◆ Work instructions
Please copy each of the records below line by line, changing nothing.

☆ ☆ ☆ ☆ ☆

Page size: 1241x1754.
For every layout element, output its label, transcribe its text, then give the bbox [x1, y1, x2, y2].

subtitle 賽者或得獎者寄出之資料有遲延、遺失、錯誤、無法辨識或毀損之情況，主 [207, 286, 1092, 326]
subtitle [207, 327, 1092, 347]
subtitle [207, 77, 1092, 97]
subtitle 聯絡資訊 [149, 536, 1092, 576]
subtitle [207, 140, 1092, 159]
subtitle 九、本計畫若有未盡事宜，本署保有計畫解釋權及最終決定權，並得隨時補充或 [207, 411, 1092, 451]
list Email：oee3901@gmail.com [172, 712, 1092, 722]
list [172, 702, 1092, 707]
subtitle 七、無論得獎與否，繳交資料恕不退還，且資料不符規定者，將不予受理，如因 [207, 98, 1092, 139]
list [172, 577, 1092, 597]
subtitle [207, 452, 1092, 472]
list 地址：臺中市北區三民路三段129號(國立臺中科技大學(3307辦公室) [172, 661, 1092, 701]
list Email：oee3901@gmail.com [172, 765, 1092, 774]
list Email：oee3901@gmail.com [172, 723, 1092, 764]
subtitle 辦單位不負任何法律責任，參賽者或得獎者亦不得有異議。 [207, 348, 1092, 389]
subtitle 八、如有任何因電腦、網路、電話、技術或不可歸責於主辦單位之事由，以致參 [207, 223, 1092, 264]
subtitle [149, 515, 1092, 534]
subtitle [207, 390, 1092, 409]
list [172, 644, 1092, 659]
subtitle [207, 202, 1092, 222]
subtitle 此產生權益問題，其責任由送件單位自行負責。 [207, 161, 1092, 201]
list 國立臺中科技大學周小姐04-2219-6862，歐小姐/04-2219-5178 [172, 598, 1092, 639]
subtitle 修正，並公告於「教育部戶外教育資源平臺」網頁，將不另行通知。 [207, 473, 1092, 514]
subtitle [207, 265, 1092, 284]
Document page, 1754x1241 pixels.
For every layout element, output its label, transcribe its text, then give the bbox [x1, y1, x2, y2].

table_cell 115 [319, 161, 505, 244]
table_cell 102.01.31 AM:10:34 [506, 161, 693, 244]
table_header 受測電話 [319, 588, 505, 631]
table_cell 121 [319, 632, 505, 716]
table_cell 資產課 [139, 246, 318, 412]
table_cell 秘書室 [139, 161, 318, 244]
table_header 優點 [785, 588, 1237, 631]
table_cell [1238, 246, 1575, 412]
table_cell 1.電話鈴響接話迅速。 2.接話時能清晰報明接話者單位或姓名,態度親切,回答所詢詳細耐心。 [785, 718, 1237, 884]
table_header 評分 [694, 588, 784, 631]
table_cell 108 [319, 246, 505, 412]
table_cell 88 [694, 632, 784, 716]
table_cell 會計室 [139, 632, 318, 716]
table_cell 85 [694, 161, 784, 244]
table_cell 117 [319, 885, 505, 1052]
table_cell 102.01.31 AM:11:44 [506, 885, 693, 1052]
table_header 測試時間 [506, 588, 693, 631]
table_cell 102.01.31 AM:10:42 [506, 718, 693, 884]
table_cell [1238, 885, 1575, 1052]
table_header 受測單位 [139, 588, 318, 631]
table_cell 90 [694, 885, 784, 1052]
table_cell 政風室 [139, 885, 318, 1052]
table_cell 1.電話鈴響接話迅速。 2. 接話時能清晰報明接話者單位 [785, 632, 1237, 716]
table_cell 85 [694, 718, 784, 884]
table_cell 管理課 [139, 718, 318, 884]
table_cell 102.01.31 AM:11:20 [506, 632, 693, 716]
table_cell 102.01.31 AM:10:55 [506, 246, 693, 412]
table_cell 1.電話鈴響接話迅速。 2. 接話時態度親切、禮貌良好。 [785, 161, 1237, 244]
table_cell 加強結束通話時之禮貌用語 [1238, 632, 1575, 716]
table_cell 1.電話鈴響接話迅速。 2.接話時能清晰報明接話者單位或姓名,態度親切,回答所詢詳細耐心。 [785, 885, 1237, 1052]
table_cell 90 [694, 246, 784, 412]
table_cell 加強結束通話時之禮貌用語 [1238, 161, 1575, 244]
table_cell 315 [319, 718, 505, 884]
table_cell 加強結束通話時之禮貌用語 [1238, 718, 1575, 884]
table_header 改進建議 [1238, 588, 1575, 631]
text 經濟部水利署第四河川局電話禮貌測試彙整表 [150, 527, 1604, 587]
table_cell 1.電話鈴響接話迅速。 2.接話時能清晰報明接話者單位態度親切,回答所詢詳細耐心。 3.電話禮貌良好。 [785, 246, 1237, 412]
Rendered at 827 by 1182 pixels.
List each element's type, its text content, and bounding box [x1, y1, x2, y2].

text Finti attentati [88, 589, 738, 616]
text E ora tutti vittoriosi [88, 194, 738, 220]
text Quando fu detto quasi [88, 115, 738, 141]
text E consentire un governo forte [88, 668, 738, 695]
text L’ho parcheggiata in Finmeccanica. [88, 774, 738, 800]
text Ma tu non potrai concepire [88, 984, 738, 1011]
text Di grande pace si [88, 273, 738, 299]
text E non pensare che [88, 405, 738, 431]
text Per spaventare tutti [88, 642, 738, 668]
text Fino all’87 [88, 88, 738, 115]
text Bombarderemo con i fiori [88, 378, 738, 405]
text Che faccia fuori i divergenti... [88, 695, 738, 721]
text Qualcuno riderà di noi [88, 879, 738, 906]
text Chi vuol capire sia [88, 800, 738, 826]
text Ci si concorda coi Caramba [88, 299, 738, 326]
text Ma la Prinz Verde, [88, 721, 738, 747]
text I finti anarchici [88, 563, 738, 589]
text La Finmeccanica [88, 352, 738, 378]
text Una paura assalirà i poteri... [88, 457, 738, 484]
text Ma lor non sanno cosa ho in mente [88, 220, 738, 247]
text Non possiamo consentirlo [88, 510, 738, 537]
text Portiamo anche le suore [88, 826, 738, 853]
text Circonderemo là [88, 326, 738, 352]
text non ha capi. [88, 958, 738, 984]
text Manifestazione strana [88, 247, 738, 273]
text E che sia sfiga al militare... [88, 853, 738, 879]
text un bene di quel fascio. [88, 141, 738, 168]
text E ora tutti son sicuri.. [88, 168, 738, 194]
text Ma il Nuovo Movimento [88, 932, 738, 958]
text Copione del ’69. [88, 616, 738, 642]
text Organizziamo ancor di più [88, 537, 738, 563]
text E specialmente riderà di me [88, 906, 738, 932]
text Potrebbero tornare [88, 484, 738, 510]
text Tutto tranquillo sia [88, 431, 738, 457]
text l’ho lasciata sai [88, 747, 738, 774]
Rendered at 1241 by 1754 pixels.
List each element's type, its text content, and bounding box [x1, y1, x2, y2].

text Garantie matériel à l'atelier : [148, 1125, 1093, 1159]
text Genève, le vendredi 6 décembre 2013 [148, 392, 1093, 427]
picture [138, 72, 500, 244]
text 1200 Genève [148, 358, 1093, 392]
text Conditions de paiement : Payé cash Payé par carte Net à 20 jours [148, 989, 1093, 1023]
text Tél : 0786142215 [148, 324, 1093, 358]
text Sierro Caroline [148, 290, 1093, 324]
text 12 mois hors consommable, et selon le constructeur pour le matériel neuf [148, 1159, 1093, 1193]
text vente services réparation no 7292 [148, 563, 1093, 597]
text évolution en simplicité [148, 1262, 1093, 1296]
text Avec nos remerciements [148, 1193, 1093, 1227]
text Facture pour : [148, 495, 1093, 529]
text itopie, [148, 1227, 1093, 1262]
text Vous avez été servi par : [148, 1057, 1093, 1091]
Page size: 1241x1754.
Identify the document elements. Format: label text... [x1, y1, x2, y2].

☆ ☆ ☆ ☆ ☆

◆ Answer for this exercise
Page size: 1241x1754.
For every layout element, output its label, transcribe its text, then give the bbox [x1, y1, x2, y2].

subtitle 賽者或得獎者寄出之資料有遲延、遺失、錯誤、無法辨識或毀損之情況，主 [207, 286, 1092, 326]
subtitle [207, 327, 1092, 347]
subtitle [207, 77, 1092, 97]
subtitle 聯絡資訊 [149, 536, 1092, 576]
subtitle [207, 140, 1092, 159]
subtitle 九、本計畫若有未盡事宜，本署保有計畫解釋權及最終決定權，並得隨時補充或 [207, 411, 1092, 451]
list Email：oee3901@gmail.com [172, 712, 1092, 722]
list [172, 702, 1092, 707]
subtitle 七、無論得獎與否，繳交資料恕不退還，且資料不符規定者，將不予受理，如因 [207, 98, 1092, 139]
list [172, 577, 1092, 597]
subtitle [207, 452, 1092, 472]
list 地址：臺中市北區三民路三段129號(國立臺中科技大學(3307辦公室) [172, 661, 1092, 701]
list Email：oee3901@gmail.com [172, 765, 1092, 774]
list Email：oee3901@gmail.com [172, 723, 1092, 764]
subtitle 辦單位不負任何法律責任，參賽者或得獎者亦不得有異議。 [207, 348, 1092, 389]
subtitle 八、如有任何因電腦、網路、電話、技術或不可歸責於主辦單位之事由，以致參 [207, 223, 1092, 264]
subtitle [149, 515, 1092, 534]
subtitle [207, 390, 1092, 409]
list [172, 644, 1092, 659]
subtitle [207, 202, 1092, 222]
subtitle 此產生權益問題，其責任由送件單位自行負責。 [207, 161, 1092, 201]
list 國立臺中科技大學周小姐04-2219-6862，歐小姐/04-2219-5178 [172, 598, 1092, 639]
subtitle 修正，並公告於「教育部戶外教育資源平臺」網頁，將不另行通知。 [207, 473, 1092, 514]
subtitle [207, 265, 1092, 284]
Document page, 1754x1241 pixels.
For every layout element, output its label, transcribe its text, then give the bbox [x1, y1, x2, y2].

table_cell 115 [319, 161, 505, 244]
table_cell 102.01.31 AM:10:34 [506, 161, 693, 244]
table_header 受測電話 [319, 588, 505, 631]
table_cell 121 [319, 632, 505, 716]
table_cell 資產課 [139, 246, 318, 412]
table_cell 秘書室 [139, 161, 318, 244]
table_header 優點 [785, 588, 1237, 631]
table_cell [1238, 246, 1575, 412]
table_cell 1.電話鈴響接話迅速。 2.接話時能清晰報明接話者單位或姓名,態度親切,回答所詢詳細耐心。 [785, 718, 1237, 884]
table_header 評分 [694, 588, 784, 631]
table_cell 108 [319, 246, 505, 412]
table_cell 88 [694, 632, 784, 716]
table_cell 會計室 [139, 632, 318, 716]
table_cell 85 [694, 161, 784, 244]
table_cell 117 [319, 885, 505, 1052]
table_cell 102.01.31 AM:11:44 [506, 885, 693, 1052]
table_header 測試時間 [506, 588, 693, 631]
table_cell 102.01.31 AM:10:42 [506, 718, 693, 884]
table_cell [1238, 885, 1575, 1052]
table_header 受測單位 [139, 588, 318, 631]
table_cell 90 [694, 885, 784, 1052]
table_cell 政風室 [139, 885, 318, 1052]
table_cell 1.電話鈴響接話迅速。 2. 接話時能清晰報明接話者單位 [785, 632, 1237, 716]
table_cell 85 [694, 718, 784, 884]
table_cell 管理課 [139, 718, 318, 884]
table_cell 102.01.31 AM:11:20 [506, 632, 693, 716]
table_cell 102.01.31 AM:10:55 [506, 246, 693, 412]
table_cell 1.電話鈴響接話迅速。 2. 接話時態度親切、禮貌良好。 [785, 161, 1237, 244]
table_cell 加強結束通話時之禮貌用語 [1238, 632, 1575, 716]
table_cell 1.電話鈴響接話迅速。 2.接話時能清晰報明接話者單位或姓名,態度親切,回答所詢詳細耐心。 [785, 885, 1237, 1052]
table_cell 90 [694, 246, 784, 412]
table_cell 加強結束通話時之禮貌用語 [1238, 161, 1575, 244]
table_cell 315 [319, 718, 505, 884]
table_cell 加強結束通話時之禮貌用語 [1238, 718, 1575, 884]
table_header 改進建議 [1238, 588, 1575, 631]
text 經濟部水利署第四河川局電話禮貌測試彙整表 [150, 527, 1604, 587]
table_cell 1.電話鈴響接話迅速。 2.接話時能清晰報明接話者單位態度親切,回答所詢詳細耐心。 3.電話禮貌良好。 [785, 246, 1237, 412]
Rendered at 827 by 1182 pixels.
List each element's type, its text content, and bounding box [x1, y1, x2, y2].

text Finti attentati [88, 589, 738, 616]
text E ora tutti vittoriosi [88, 194, 738, 220]
text Quando fu detto quasi [88, 115, 738, 141]
text E consentire un governo forte [88, 668, 738, 695]
text L’ho parcheggiata in Finmeccanica. [88, 774, 738, 800]
text Ma tu non potrai concepire [88, 984, 738, 1011]
text Di grande pace si [88, 273, 738, 299]
text E non pensare che [88, 405, 738, 431]
text Per spaventare tutti [88, 642, 738, 668]
text Fino all’87 [88, 88, 738, 115]
text Bombarderemo con i fiori [88, 378, 738, 405]
text Che faccia fuori i divergenti... [88, 695, 738, 721]
text Qualcuno riderà di noi [88, 879, 738, 906]
text Chi vuol capire sia [88, 800, 738, 826]
text Ci si concorda coi Caramba [88, 299, 738, 326]
text Ma la Prinz Verde, [88, 721, 738, 747]
text I finti anarchici [88, 563, 738, 589]
text La Finmeccanica [88, 352, 738, 378]
text Una paura assalirà i poteri... [88, 457, 738, 484]
text Ma lor non sanno cosa ho in mente [88, 220, 738, 247]
text Non possiamo consentirlo [88, 510, 738, 537]
text Portiamo anche le suore [88, 826, 738, 853]
text Circonderemo là [88, 326, 738, 352]
text non ha capi. [88, 958, 738, 984]
text Manifestazione strana [88, 247, 738, 273]
text E che sia sfiga al militare... [88, 853, 738, 879]
text un bene di quel fascio. [88, 141, 738, 168]
text E ora tutti son sicuri.. [88, 168, 738, 194]
text Ma il Nuovo Movimento [88, 932, 738, 958]
text Copione del ’69. [88, 616, 738, 642]
text Organizziamo ancor di più [88, 537, 738, 563]
text E specialmente riderà di me [88, 906, 738, 932]
text Potrebbero tornare [88, 484, 738, 510]
text Tutto tranquillo sia [88, 431, 738, 457]
text l’ho lasciata sai [88, 747, 738, 774]
Rendered at 1241 by 1754 pixels.
List each element's type, its text content, and bounding box [x1, y1, x2, y2].

text Garantie matériel à l'atelier : [148, 1125, 1093, 1159]
text Genève, le vendredi 6 décembre 2013 [148, 392, 1093, 427]
picture [138, 72, 500, 244]
text 1200 Genève [148, 358, 1093, 392]
text Conditions de paiement : Payé cash Payé par carte Net à 20 jours [148, 989, 1093, 1023]
text Tél : 0786142215 [148, 324, 1093, 358]
text Sierro Caroline [148, 290, 1093, 324]
text 12 mois hors consommable, et selon le constructeur pour le matériel neuf [148, 1159, 1093, 1193]
text vente services réparation no 7292 [148, 563, 1093, 597]
text évolution en simplicité [148, 1262, 1093, 1296]
text Avec nos remerciements [148, 1193, 1093, 1227]
text Facture pour : [148, 495, 1093, 529]
text itopie, [148, 1227, 1093, 1262]
text Vous avez été servi par : [148, 1057, 1093, 1091]
Page size: 1241x1754.
Identify the document elements. Format: label text... [x1, y1, x2, y2].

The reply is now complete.